A. Analyses conducted at the individual patient level to quantify the similarity between patterns of PET SUVR at baseline and maps of longitudinal atrophy (reversed jacobians). The images used for illustration correspond to a patient with close-to-average values. For each patient, correlations were assessed on all voxels of the cortex (see Figure S1 for details about specific image preprocessing steps). B. Group level analyses. Resulting correlation coefficients were z-transformed to be analyzed at the group level. Gray lines show individual patients while colored bars indicate average z-transformed coefficients (with 95% confidence intervals). P value corresponds to two-tailed paired t-test. The top panel shows the histogram of the difference between z-transformed spatial correlation coefficients between PIB and atrophy and FTP and atrophy across all 32 patients, highlighting that the latter was higher than the former in all 32 cases.

Figure 4.. Relative contribution of baseline partial volume corrected FTP-PET and baseline thickness patterns to predict the topography of subsequent atrophy using FreeSurfer-defined cortical regions of interest.
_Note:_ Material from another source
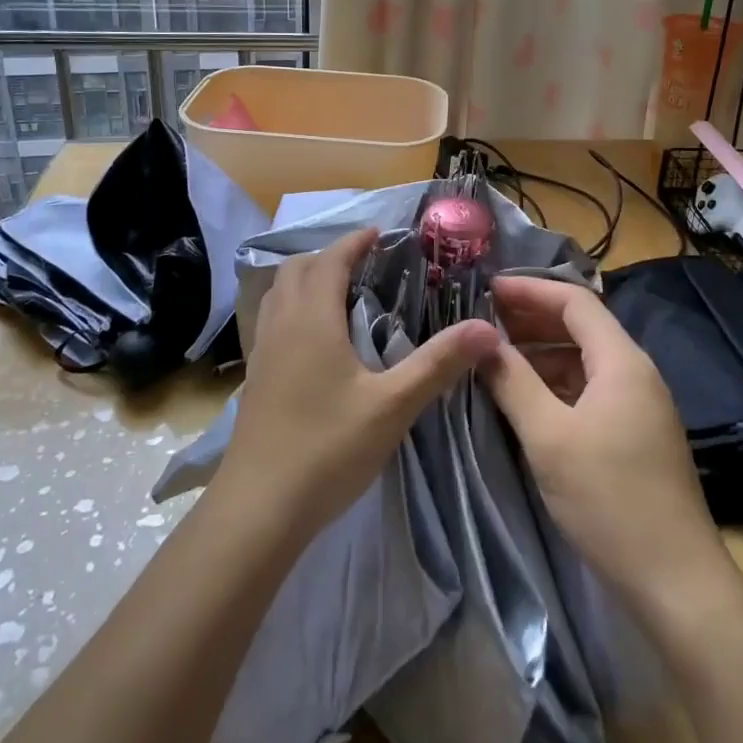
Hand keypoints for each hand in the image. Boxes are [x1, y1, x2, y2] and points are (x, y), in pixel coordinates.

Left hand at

A. Group average values in the 68 FreeSurfer cortical regions of interest (ROI). . The colorscale was adapted to the range of values of each modality to best illustrate regional variations. SUVR_PVC: Partial Volume-Corrected Standardized Uptake Value Ratio. B. Spatial associations between patterns of baseline FTP-SUVR_PVC, thickness, and longitudinal atrophy were conducted for each patient based on the 68 ROI, as illustrated in the left panel. The spaghetti plots on the right illustrate the 32 regression lines obtained at the patient level for each pair of variables. The statistical indices on top of each spaghetti plot are related indicate the results of linear mixed effect models (LMEMs) to predict reverse jacobians; separate models were run with each of the two baseline variables as a predictor. A full model included both predictors together are described in the result section and in Table S2.
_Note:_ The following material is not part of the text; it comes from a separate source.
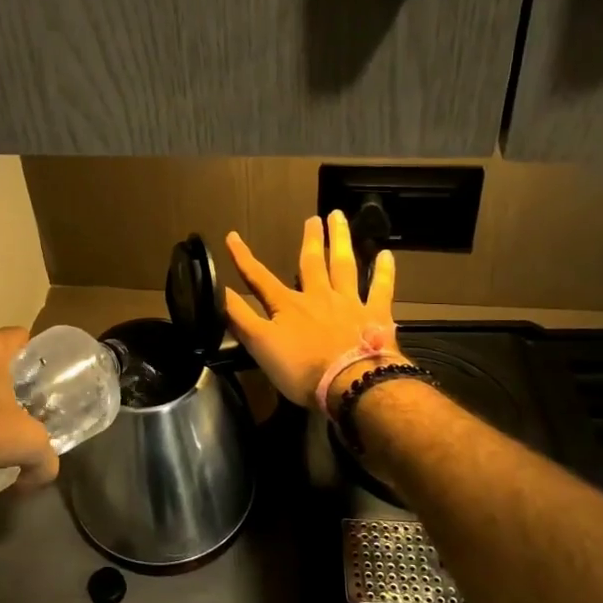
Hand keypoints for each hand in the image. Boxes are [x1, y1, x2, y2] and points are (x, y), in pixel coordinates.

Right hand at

Figure 5.. Association between baseline FTP-PET and cortical thickness at baseline and follow-up

A. Association between baseline global cortical partial volume-corrected (PVC) FTP-SUVR values and cortical thickness at baseline (yellow) and follow-up (orange) across patients. Cortical thickness measures were Z-scored based on normative data and reversed so higher values indicate more neurodegeneration. 95% confidence intervals are based on bootstrap with 5,000 permutations. B. Spatial similarity between FTP-SUVR_PVC and low cortical thickness at each time point was assessed at the single patient level using a correlation approach based on Freesurfer regions of interest (top panel). Cortical thickness was extracted from 68 FreeSurfer cortical ROIs, transformed into a Z-score using normative data, and reversed to higher values indicate more neurodegeneration; FTP-SUVR_PVC values were extracted from each ROIs. Correlations were Fisher z-transformed to be analyzed at the group level (bottom panel). Each gray line represents a single patient and color bars illustrate group averages with bootstrap 95% confidence intervals. P value corresponds to a paired t-test, showing that patterns of baseline FTP binding are more similar to patterns of low cortical thickness at follow up than baseline.

Figure 6.. Effect of patient age on baseline tau pathology and subsequent atrophy.
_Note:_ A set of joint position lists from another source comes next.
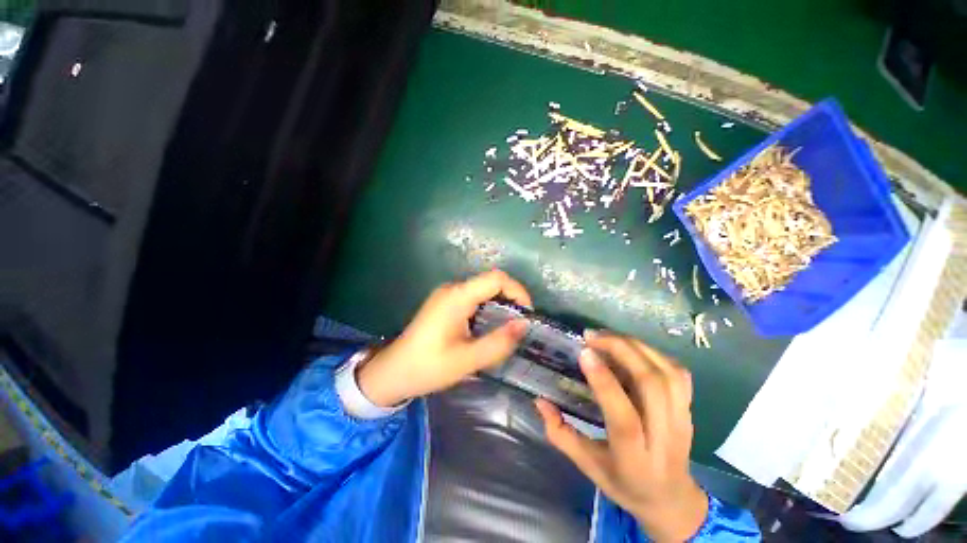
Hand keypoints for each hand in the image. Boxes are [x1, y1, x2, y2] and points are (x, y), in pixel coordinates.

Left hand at [357, 270, 531, 406]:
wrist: (392, 373)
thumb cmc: (428, 367)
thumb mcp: (467, 359)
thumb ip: (499, 342)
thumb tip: (525, 325)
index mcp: (457, 296)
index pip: (496, 278)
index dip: (518, 291)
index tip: (526, 314)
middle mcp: (453, 289)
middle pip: (491, 283)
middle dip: (511, 300)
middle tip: (519, 326)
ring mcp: (447, 295)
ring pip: (483, 291)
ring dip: (499, 306)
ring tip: (507, 330)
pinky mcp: (445, 303)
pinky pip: (474, 298)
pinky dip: (488, 309)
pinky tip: (489, 329)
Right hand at [535, 332, 707, 542]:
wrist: (671, 498)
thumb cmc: (623, 482)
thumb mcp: (587, 465)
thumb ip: (560, 434)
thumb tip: (540, 401)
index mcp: (635, 458)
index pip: (624, 417)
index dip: (604, 382)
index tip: (584, 353)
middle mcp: (664, 437)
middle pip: (651, 385)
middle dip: (621, 351)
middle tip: (592, 336)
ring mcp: (682, 421)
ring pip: (667, 373)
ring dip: (636, 347)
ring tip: (608, 337)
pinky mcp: (689, 409)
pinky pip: (678, 372)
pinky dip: (654, 353)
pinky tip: (632, 348)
A. Association between patient age and global cortical FTP-SUVR at baseline and longitudinal atrophy; see Figure S5 for associations between age and other variables. Mediation analysis showed that baseline cortical FTP-SUVR mediated the effect of age on longitudinal atrophy; see Figure S6 for the (non-significant) mediation models conducted with baseline PIB and baseline thickness instead of baseline FTP. B. Voxelwise analyses showing the regional associations between increasing patient’s age and lower FTP-SUVr or atrophy rates (see Figure S7 for unthresholded maps and https://neurovault.org/collections/WLDODMCY/ to access the 3D maps) C. Association between patient’s age and the topographical similarity between patterns of baseline FTP-SUVR and subsequent atrophy measured using voxelwise spatial correlation (as described in Figure 3); see Figure S5 for similar plot with PIB.